As COVID deaths rise, new research sheds light on the link between fatality rates and race in Hawaii


HONOLULU (HawaiiNewsNow) – While COVID cases are declining in Hawaii, the death rate is climbing.

And new research is shedding light on who is at highest risk.

Throughout the pandemic, experts have talked about age and preexisting conditions being major factors in a patient’s outcome. But epidemiologist DeWolfe Miller has found race also plays a big role.

He said data compiled from March 2020 found that if you’re hospitalized with COVID in Hawaii, your overall risk of succumbing to the virus is 27%.

But when you break it down by race, Miller said, “The highest is 53%. It’s in the Japanese and Asians. The lowest is in the whites and Native Hawaiians.”

Hospitalized COVID-19 Patients in Hawaii
Hospitalized COVID-19 Patients in Hawaii(Hawaii News Now)

To date, white people hospitalized with COVID in Hawaii have fared the best ― with an 18% chance of dying. For Native Hawaiians, that risk stands at 21%.
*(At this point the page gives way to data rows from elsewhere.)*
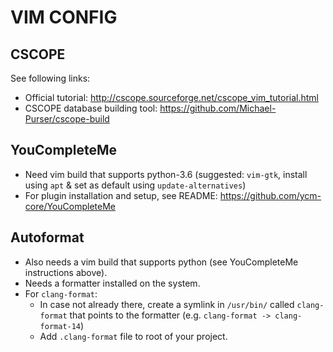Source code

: # VIM CONFIG

## CSCOPE
See following links:
 - Official tutorial: http://cscope.sourceforge.net/cscope_vim_tutorial.html
 - CSCOPE database building tool: https://github.com/Michael-Purser/cscope-build

## YouCompleteMe
 - Need vim build that supports python-3.6 (suggested: `vim-gtk`, install using `apt` & set as default using `update-alternatives`)
 - For plugin installation and setup, see README: https://github.com/ycm-core/YouCompleteMe

## Autoformat
 - Also needs a vim build that supports python (see YouCompleteMe instructions above).
 - Needs a formatter installed on the system.
 - For `clang-format`:
    - In case not already there, create a symlink in `/usr/bin/` called `clang-format` that points to the formatter (e.g. `clang-format -> clang-format-14`)
    - Add `.clang-format` file to root of your project.
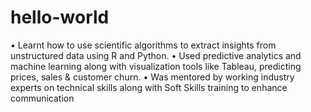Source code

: # hello-world
•	Learnt how to use scientific algorithms to extract insights from unstructured data using R and Python. 
•	Used predictive analytics and machine learning along with visualization tools like Tableau, predicting prices, sales & customer churn. 
•	Was mentored by working industry experts on technical skills along with Soft Skills training to enhance communication 
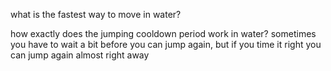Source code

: what is the fastest way to move in water?

how exactly does the jumping cooldown period work in water? sometimes you have to wait a bit before you can jump again, but if you time it right you can jump again almost right away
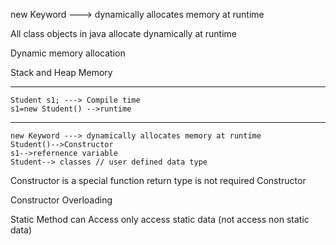 new Keyword ---> dynamically allocates memory at runtime

All class objects in java allocate dynamically at runtime


Dynamic memory allocation

Stack and Heap Memory

------------------------
    Student s1; ---> Compile time
    s1=new Student() -->runtime

------------
    new Keyword ---> dynamically allocates memory at runtime
    Student()-->Constructor
    s1-->refernence variable
    Student--> classes // user defined data type


Constructor is a special function
return type is not required Constructor

Constructor Overloading


Static Method can Access only access static data (not access non static data)


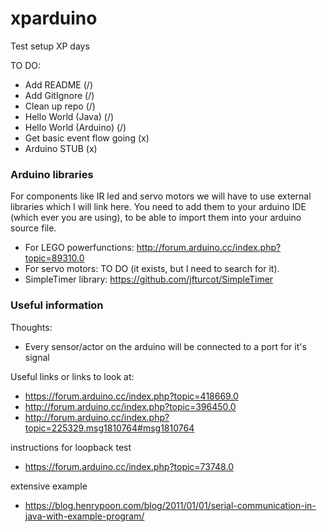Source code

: # xparduino
Test setup XP days

TO DO:
 - Add README (/)
 - Add GitIgnore (/)
 - Clean up repo (/)
 - Hello World (Java) (/)
 - Hello World (Arduino) (/)
 - Get basic event flow going (x)
 - Arduino STUB (x)

<h3>Arduino libraries</h3>
For components like IR led and servo motors we will have to use external libraries which I will link here. You need to add them to your arduino IDE (which ever you are using), to be able to import them into your arduino source file. 
 
- For LEGO powerfunctions: http://forum.arduino.cc/index.php?topic=89310.0
- For servo motors: TO DO (it exists, but I need to search for it).
- SimpleTimer library: https://github.com/jfturcot/SimpleTimer

<h3>Useful information</h3>
    
Thoughts:
- Every sensor/actor on the arduino will be connected to a port for it's signal

Useful links or links to look at:
- https://forum.arduino.cc/index.php?topic=418669.0
- http://forum.arduino.cc/index.php?topic=396450.0
- http://forum.arduino.cc/index.php?topic=225329.msg1810764#msg1810764

instructions for loopback test
- https://forum.arduino.cc/index.php?topic=73748.0

extensive example
- https://blog.henrypoon.com/blog/2011/01/01/serial-communication-in-java-with-example-program/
Outcomes are worse for Pacific Islanders, Filipinos and people of Japanese descent.

The analysis comes as Hawaii sees COVID deaths rising even as cases fall. Fatalities are considered a lagging indicator of a surge ― first cases go up, then hospitalizations and lastly, deaths.

“These surges follow a predictable pattern,” said Hilton Raethel, the head of the Healthcare Association of Hawaii. “Unfortunately over the last seven days we’ve had an average of between six and seven deaths a day. It’s an inevitable consequence after having had so many infections.”

On Saturday, Hawaii saw 18 new COVID deaths ― a daily record.

And since Feb. 1, the state has reported 45 new COVID deaths.

Raethel added that vaccinations and especially booster shots drastically increase a patient’s chance of survival. All total, about 512,000 booster shots have been administered statewide.